No tengo palabras

Luis J. Pérez-Bustamante Mourier | 2 de septiembre de 2012 a las 9:14

Hay artículos que uno jamás querría escribir. Ocasiones en las que el ejercicio del periodismo se convierte en un reto especial por la magnitud de los hechos sobre los que uno está obligado a hablar. La más que probable demostración de que dos niños de 6 y 2 años pudieran arder en un crematorio casero a unos 800 grados centígrados es una de ellas. Expresar las sensaciones que le recorren a uno el cuerpo cuando asiste durante diez meses a la lucha de una familia por no enfrentarse a la abyección extrema del ser humano le mueve a uno inconscientemente a pensar insultos, frases duras y condenas nada legales contra el ser –es difícil decir humano– que un día decide llevarse por delante la vida de sus hijos de esta manera. Dos niños de 6 y 2 años, la misma edad que tenían mis hijos cuando Ruth y José se perdieron para siempre en las sombras d de la  ignominia.

Estos días me ha venido a la memoria una de las primeras labores que me tocó realizar en mis inicios profesionales. Fue la edición de la sentencia contra los asesinos de las niñas de Alcáser. Nunca se me ha olvidado la náusea que me recorrió el cuerpo al leer las aberraciones que unos salvajes cometieron sobre esas indefensas jóvenes. Recuerdo que estuve a punto de vomitar, conmovido por los hechos y porque la juventud aún no me había conducido a esa especie de callo emocional que esta profesión nos hace crecer alrededor de los sentimientos con el paso de los años. El mismo callo que esta sociedad tiene tras tantas noticias demoledoras en casos como el de Marta, Mariluz, Maddie, Yéremi o, ahora, Ruth y José. El ser humano es capaz de acostumbrarse a todo.

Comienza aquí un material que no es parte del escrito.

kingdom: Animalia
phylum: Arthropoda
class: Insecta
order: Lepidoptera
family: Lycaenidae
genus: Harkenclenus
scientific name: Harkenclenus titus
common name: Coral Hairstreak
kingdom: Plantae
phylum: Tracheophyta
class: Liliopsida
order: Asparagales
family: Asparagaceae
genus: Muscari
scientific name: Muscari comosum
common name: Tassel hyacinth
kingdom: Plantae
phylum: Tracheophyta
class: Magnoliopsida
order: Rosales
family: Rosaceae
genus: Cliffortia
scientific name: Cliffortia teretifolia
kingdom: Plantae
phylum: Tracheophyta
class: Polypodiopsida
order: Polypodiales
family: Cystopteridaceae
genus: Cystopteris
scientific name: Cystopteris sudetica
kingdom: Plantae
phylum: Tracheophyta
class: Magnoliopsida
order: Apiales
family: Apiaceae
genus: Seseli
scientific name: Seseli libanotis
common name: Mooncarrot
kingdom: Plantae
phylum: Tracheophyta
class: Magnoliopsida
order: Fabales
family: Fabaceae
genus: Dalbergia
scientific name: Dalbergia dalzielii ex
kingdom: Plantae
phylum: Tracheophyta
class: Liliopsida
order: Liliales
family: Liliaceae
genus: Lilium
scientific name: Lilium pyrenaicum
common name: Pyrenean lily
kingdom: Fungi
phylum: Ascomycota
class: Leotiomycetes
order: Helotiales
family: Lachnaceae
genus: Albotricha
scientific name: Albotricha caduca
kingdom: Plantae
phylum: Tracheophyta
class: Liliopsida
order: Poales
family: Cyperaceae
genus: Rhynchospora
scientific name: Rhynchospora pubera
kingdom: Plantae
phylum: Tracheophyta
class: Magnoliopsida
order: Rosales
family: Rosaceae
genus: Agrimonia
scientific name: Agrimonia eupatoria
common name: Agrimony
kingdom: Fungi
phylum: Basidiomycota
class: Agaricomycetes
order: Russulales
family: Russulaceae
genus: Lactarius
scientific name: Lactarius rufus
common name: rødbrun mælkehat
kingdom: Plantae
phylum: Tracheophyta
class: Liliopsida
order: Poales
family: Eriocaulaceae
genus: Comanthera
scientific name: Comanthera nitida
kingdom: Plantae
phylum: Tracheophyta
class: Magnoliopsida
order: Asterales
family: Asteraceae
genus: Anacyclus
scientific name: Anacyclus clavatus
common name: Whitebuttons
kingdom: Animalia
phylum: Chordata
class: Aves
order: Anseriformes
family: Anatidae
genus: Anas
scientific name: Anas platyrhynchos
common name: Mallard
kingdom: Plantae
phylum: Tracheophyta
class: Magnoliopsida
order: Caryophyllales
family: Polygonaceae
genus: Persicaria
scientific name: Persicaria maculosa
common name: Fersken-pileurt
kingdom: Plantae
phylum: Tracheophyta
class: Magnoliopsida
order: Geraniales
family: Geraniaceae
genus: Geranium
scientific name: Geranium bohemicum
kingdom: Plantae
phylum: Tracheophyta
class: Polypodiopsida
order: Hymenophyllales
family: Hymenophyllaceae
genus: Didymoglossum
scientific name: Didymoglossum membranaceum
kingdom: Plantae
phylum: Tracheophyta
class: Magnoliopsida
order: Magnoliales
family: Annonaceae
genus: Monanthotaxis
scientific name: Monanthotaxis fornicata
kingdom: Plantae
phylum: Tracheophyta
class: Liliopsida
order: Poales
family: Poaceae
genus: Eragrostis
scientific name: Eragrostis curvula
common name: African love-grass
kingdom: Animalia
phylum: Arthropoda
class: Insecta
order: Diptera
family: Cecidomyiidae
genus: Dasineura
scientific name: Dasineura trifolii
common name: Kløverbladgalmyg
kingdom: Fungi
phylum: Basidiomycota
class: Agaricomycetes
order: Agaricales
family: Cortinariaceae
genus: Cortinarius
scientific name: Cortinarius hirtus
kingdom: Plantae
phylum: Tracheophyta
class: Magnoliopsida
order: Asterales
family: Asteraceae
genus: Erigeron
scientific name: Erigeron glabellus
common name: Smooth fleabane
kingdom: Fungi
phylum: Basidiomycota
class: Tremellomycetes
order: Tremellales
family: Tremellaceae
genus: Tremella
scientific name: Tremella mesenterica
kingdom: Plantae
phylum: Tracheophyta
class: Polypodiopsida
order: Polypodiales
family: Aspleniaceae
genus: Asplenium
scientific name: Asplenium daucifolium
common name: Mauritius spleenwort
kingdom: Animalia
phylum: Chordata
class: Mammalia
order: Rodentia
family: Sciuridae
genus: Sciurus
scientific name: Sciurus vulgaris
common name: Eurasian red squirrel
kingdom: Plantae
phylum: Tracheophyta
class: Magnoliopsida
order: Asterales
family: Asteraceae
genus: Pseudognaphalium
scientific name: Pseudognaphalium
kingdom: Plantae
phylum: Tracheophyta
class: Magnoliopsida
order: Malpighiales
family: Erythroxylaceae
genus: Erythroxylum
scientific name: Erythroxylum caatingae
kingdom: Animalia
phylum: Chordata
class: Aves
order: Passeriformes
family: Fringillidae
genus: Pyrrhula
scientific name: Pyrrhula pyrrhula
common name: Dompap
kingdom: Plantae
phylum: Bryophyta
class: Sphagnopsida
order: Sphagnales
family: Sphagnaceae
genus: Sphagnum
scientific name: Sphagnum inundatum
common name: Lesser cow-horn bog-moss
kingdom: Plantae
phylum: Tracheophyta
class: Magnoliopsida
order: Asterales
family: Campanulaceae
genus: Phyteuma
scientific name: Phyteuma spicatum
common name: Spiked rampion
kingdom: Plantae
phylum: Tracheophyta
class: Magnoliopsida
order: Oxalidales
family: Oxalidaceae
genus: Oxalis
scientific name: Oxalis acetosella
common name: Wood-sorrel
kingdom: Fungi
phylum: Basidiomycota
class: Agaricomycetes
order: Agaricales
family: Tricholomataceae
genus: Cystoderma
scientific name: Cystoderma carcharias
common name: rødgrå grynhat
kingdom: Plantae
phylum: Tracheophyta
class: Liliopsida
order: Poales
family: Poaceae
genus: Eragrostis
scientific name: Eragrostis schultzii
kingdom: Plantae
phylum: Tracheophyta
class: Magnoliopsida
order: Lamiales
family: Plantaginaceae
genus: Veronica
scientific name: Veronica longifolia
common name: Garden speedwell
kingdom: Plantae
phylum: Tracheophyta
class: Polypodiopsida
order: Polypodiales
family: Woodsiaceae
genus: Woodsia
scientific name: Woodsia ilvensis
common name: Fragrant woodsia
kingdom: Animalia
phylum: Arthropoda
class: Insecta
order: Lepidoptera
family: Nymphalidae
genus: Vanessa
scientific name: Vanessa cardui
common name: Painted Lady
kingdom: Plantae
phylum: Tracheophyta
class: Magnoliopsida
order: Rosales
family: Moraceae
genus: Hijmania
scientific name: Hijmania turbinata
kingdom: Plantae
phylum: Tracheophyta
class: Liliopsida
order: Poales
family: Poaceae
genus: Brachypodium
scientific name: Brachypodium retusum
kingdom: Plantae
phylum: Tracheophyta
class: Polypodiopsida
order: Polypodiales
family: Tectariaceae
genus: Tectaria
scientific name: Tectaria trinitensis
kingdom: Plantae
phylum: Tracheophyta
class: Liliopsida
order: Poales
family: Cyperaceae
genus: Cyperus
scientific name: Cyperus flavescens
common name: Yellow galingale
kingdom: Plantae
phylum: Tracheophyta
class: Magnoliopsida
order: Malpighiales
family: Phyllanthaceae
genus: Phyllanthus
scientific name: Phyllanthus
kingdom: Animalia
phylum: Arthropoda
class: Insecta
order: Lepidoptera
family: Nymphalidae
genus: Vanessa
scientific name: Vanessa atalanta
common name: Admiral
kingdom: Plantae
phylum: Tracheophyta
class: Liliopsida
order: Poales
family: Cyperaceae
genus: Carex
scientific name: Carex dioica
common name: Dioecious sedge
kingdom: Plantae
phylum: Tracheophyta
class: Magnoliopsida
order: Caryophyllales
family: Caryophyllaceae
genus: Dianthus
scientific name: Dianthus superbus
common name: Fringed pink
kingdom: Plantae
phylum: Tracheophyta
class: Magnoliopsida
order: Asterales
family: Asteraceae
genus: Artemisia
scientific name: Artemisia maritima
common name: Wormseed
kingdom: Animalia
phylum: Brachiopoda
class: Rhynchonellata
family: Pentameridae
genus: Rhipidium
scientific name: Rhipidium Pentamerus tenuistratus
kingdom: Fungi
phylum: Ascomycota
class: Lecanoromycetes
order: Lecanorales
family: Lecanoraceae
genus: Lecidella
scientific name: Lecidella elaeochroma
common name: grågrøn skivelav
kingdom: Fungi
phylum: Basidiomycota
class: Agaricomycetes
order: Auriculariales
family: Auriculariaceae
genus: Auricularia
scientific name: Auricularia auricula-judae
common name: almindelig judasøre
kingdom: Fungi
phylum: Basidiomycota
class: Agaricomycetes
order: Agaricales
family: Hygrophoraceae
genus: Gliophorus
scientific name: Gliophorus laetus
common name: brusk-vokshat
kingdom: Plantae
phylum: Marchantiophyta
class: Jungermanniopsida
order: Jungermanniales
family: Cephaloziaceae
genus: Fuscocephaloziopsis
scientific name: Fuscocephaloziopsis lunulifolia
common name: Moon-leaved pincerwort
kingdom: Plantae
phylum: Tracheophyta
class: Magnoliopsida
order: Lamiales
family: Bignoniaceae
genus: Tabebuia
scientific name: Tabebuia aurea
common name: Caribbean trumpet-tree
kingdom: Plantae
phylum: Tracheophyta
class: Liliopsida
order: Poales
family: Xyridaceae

Nos conmovemos, pero cada vez nos sorprendemos menos.

En estos días en los que las llamadas al periódico me daban noticia de nuevas y terribles revelaciones mientras disfrutaba (con perdón) del fin de las vacaciones con mis hijos ha habido tiempo para reflexionar sobre esta barbarie. Para comprobar que uno es incapaz ni por un segundo de comprender qué puede mover a una persona a semejante animalada; que no es posible entender qué recorre una mente en ese momento. Tampoco es posible, por mucho que lo diga nadie, imaginar qué siente Ruth Ortiz ahora, qué sensación de abismo interior debe padecer esa madre, cómo le es posible levantarse cada mañana. Una vez escribí aquí que un padre jamás debe sobrevivir a sus hijos; hoy lo creo más que nunca. Es por eso que no creo que éste sea momento ni lugar para hablar de condenas, culpabilidades ni causalidades. Creo que éste es el momento del silencio, de la reflexión, de intentar trasladar un hálito de esperanza a un corazón vacío. Descansen en paz Ruth y José. Y descanse también, si es posible, su madre. No tengo palabras.